> **Try it**: Whenever the string "indexed" appears in a line below, please copy the line out.

> **Material for this task**:

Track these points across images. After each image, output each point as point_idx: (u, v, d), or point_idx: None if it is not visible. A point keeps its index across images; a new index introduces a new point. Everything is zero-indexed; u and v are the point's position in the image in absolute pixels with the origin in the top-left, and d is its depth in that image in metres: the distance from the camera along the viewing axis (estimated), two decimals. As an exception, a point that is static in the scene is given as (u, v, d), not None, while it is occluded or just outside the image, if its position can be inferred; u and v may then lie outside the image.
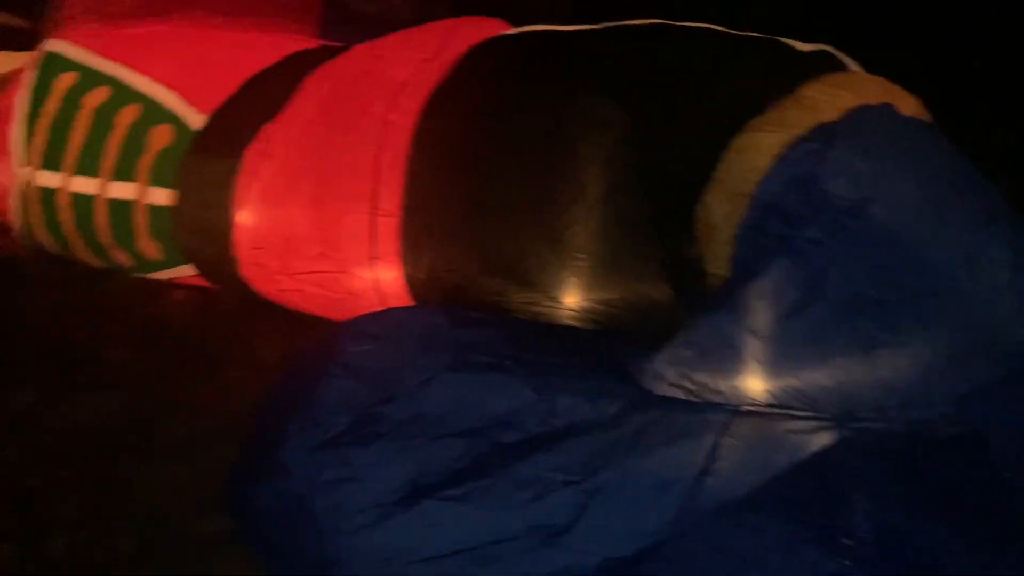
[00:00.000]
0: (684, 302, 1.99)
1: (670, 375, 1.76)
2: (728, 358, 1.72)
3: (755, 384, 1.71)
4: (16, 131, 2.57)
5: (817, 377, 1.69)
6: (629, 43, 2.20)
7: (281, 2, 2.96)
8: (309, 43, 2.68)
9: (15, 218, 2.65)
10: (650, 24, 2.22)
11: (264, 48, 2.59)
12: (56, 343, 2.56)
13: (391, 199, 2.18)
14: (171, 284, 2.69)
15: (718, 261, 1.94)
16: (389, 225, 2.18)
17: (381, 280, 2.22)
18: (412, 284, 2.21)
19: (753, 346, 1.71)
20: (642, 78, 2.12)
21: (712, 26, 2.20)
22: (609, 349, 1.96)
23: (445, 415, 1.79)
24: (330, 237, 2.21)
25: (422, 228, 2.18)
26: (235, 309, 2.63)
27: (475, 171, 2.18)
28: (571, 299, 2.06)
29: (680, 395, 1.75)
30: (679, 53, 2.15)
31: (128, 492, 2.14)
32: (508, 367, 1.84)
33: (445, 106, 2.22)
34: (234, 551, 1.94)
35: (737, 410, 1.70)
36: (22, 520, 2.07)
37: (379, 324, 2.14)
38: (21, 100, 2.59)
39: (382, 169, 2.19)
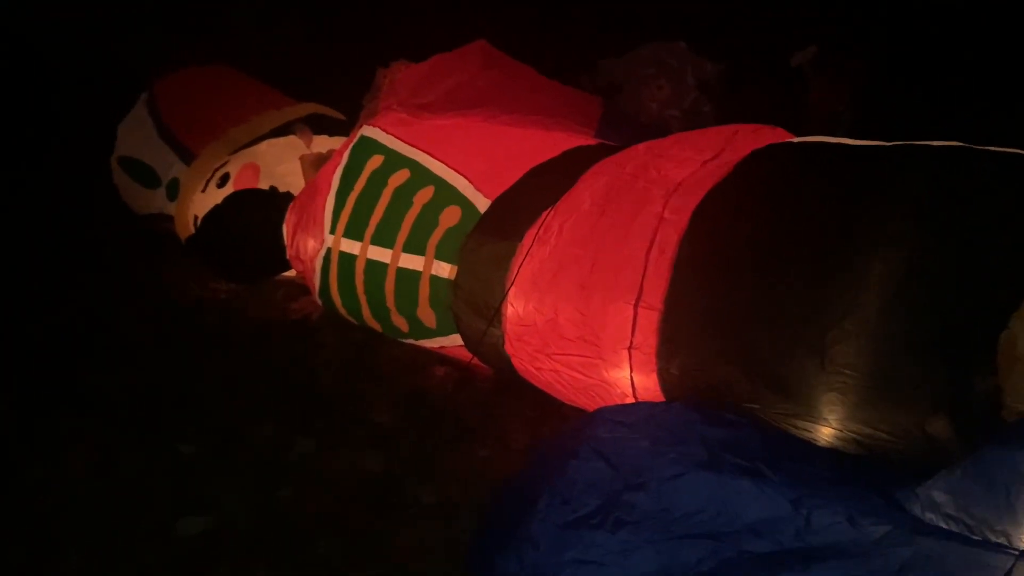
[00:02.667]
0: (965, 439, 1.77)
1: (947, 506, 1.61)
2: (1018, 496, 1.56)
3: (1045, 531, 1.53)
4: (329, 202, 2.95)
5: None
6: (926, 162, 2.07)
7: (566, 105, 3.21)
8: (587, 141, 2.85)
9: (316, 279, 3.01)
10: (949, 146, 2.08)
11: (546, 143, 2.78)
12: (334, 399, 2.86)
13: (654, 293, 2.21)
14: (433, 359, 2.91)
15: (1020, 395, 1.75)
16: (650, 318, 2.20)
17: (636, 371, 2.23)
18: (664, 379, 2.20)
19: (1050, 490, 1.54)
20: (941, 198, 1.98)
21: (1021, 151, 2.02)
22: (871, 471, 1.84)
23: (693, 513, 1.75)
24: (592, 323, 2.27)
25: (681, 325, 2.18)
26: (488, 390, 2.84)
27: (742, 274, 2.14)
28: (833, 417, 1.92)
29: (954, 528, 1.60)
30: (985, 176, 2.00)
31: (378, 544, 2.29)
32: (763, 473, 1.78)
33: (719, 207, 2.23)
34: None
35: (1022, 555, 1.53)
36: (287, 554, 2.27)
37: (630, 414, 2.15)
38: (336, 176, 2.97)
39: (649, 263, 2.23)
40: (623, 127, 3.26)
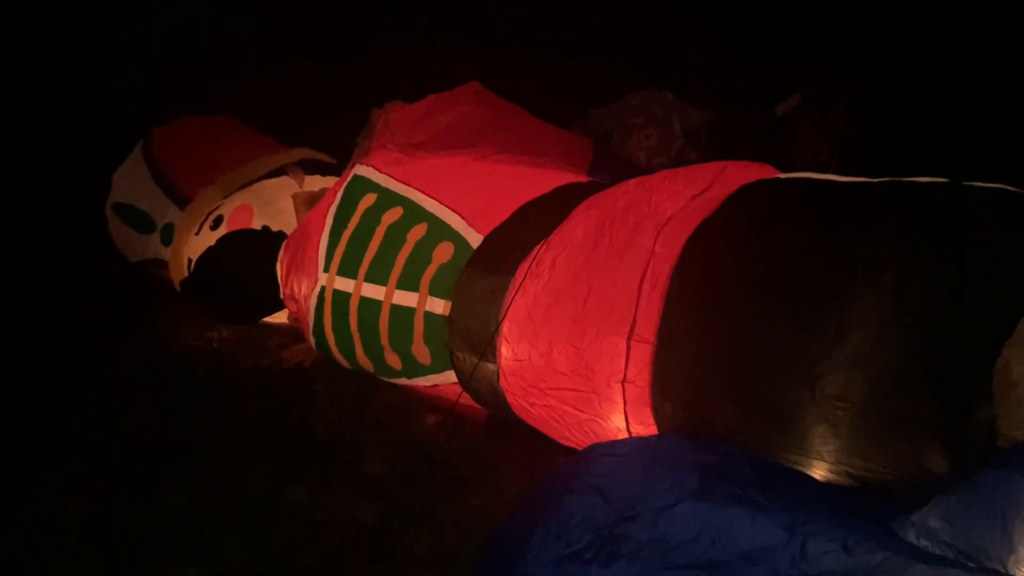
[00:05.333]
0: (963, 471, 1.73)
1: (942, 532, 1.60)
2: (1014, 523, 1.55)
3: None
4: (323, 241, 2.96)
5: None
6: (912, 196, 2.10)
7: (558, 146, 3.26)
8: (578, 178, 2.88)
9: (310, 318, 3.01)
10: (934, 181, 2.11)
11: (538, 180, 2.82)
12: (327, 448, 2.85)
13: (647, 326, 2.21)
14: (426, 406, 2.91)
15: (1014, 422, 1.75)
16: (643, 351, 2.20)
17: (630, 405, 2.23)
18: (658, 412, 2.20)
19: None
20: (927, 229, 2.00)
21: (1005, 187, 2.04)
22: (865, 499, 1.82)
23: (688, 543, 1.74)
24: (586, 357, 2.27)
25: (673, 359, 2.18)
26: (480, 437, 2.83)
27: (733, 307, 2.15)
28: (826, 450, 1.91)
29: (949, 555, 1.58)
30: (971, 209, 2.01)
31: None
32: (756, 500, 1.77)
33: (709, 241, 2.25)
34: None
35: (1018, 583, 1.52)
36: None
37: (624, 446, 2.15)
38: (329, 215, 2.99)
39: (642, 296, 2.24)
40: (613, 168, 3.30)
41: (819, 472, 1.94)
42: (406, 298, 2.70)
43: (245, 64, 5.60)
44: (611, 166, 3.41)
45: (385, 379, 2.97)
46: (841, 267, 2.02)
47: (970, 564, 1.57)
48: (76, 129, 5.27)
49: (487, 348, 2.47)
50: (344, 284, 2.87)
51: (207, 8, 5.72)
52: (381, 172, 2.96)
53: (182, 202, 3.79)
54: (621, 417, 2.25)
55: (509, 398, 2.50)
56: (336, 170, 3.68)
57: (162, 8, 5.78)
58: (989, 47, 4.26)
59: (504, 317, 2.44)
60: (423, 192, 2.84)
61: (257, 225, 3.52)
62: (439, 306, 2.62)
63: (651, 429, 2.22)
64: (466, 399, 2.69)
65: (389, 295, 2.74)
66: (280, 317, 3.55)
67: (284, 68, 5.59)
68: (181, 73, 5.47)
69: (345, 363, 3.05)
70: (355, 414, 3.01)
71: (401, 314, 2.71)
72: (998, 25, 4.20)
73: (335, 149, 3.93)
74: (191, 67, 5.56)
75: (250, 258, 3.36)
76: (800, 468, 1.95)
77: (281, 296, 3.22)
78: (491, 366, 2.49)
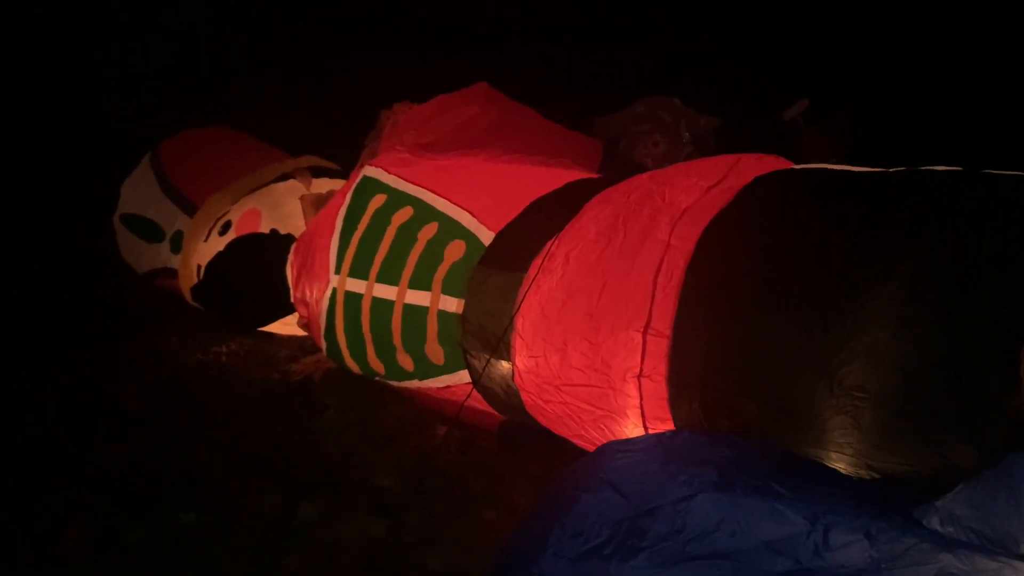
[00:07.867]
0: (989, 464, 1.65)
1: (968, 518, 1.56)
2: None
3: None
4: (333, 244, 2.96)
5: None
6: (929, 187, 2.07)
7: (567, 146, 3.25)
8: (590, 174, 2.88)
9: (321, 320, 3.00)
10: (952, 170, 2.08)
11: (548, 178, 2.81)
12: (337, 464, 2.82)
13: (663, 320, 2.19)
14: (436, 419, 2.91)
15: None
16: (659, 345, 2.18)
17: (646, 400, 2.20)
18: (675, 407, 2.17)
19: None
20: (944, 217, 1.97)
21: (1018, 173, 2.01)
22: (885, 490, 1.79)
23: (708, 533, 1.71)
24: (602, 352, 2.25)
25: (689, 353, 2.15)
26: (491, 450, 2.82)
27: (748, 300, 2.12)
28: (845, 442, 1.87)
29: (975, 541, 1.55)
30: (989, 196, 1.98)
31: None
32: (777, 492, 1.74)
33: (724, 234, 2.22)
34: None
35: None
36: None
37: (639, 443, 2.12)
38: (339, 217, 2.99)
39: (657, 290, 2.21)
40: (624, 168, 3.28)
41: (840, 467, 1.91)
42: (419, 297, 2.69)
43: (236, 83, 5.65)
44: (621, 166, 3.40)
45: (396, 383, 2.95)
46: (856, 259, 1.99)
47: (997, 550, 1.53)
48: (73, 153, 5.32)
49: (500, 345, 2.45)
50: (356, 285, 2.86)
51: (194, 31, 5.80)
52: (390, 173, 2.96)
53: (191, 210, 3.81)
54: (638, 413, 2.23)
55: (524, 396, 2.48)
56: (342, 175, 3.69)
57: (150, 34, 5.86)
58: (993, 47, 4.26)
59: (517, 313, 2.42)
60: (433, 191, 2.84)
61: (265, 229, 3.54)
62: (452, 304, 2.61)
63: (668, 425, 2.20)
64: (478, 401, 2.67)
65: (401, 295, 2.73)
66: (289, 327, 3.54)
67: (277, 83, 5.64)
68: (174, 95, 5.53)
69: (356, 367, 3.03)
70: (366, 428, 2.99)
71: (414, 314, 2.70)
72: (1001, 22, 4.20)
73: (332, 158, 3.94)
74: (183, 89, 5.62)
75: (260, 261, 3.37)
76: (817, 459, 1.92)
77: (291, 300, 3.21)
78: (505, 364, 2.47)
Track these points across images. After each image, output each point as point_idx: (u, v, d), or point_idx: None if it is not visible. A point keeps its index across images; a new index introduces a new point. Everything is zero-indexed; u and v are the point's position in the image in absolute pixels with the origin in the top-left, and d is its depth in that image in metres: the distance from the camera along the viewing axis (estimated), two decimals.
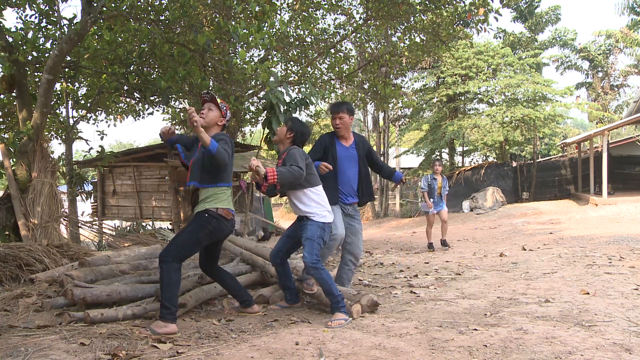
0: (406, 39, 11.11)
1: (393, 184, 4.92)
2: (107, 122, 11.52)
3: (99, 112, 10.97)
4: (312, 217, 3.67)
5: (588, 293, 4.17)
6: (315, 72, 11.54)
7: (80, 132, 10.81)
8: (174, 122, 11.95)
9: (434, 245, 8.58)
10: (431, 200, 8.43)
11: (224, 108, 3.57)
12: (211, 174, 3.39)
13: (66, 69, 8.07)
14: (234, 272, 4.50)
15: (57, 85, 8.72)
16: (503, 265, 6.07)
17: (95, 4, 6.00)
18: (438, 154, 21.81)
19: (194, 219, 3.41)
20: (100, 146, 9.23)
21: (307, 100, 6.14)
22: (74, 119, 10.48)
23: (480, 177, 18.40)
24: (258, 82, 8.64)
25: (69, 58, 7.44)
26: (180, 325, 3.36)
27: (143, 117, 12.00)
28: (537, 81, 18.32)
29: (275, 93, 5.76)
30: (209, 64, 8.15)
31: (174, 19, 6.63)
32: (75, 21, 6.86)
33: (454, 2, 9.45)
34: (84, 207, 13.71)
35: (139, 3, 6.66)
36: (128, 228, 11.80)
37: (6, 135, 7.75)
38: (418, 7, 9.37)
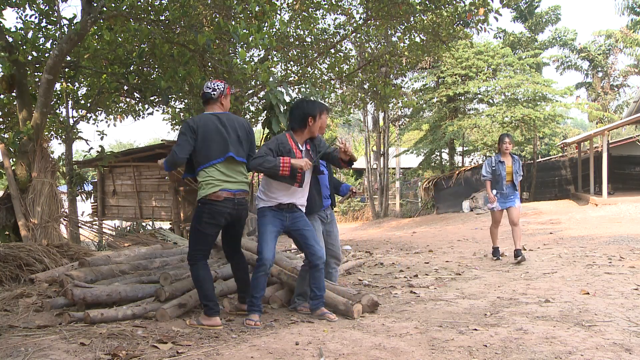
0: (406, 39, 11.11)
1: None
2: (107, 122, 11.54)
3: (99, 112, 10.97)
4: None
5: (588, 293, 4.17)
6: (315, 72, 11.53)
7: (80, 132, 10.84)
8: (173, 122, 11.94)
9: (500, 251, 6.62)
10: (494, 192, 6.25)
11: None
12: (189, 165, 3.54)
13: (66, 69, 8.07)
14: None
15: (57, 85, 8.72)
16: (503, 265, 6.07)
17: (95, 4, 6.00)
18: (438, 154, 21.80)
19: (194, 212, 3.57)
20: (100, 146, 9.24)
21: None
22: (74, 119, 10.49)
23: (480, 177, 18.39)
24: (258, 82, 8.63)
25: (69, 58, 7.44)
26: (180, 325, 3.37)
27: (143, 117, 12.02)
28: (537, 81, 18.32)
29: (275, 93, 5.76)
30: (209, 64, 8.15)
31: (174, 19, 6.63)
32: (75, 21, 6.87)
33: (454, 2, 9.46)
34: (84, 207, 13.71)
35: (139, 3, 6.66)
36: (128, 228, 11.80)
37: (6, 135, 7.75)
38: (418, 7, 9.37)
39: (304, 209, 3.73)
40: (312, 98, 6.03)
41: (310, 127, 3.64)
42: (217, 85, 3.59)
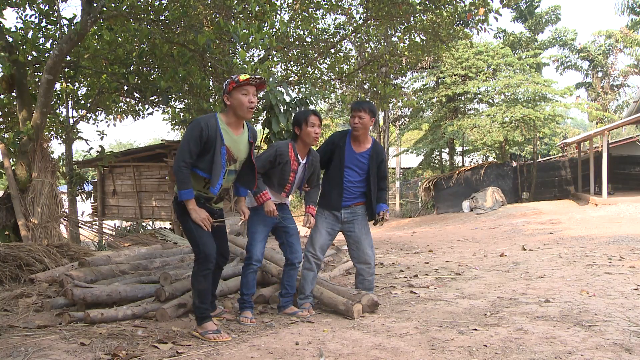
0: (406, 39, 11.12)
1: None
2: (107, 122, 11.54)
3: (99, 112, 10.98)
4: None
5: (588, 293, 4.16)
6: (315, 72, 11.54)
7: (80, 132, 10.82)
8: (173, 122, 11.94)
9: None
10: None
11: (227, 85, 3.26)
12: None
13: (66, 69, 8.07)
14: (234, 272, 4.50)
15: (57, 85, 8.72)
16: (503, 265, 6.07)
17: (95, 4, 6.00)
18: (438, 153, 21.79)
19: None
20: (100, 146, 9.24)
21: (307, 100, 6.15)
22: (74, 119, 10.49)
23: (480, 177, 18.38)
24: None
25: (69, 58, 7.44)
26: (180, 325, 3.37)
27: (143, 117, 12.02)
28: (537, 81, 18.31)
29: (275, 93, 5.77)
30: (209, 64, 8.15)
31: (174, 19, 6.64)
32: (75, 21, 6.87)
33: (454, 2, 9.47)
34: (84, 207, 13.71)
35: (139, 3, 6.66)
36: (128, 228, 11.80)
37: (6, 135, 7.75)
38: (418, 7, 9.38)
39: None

> **Task output**:
Track these points across images. After each image, output each point as point_idx: (u, v, d), or point_idx: None if it is not visible. A point keeps its index across images; a new index introduces a new point. Everything is zero-indexed; u and v are the point's position in the image in absolute pixels with the origin in the top-left, and d is its depth in that image in metres: the distance from the camera along the viewing axis (estimated), two decimals. As an exception, a point that is static in the scene is given as (u, v, d), not None, while it is occluded or just outside the image, if its position can be inferred; u and v may then lie outside the image.
Track these points across images. After each image, output each point as point_idx: (u, v, d), or point_idx: None if it is not visible. A point keeps its index across images; a new index introduces a new point. Everything is zero-indexed; u and v are the point's position in the image in absolute pixels with the origin in the top-left, and d is its depth in that image in metres: the distance from the camera along the viewing axis (estimated), two decimals.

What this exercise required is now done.